◆ Task to complete: Copy out every line of the listing in which "abbaia" appears.

◇ ◇ ◇

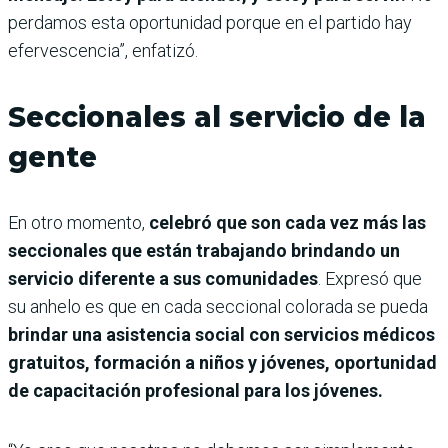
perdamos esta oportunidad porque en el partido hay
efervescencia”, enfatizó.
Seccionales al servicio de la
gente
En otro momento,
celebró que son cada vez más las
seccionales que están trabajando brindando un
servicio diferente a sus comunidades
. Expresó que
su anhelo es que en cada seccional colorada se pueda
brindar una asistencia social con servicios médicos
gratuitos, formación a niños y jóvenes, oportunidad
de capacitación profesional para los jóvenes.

◇ ◇ ◇

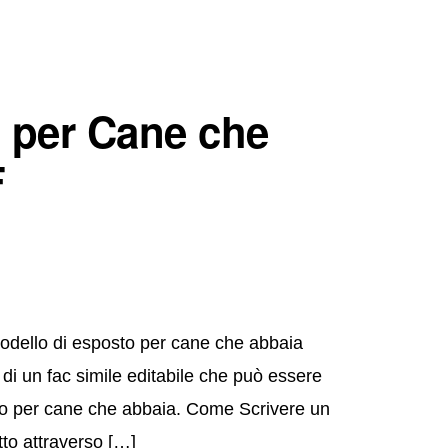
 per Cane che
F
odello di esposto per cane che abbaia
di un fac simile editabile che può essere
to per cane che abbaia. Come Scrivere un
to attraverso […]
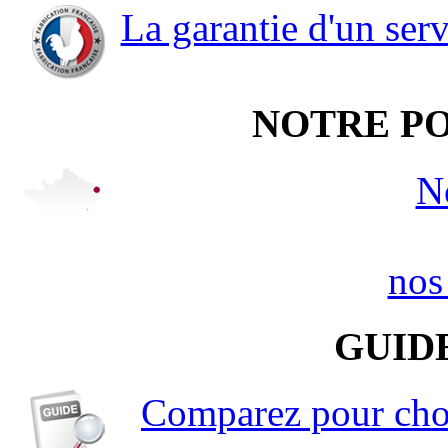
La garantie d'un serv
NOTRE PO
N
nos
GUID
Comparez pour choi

◇ ◇ ◇

◆ Written reply:
odello di esposto per cane che abbaia
to per cane che abbaia. Come Scrivere un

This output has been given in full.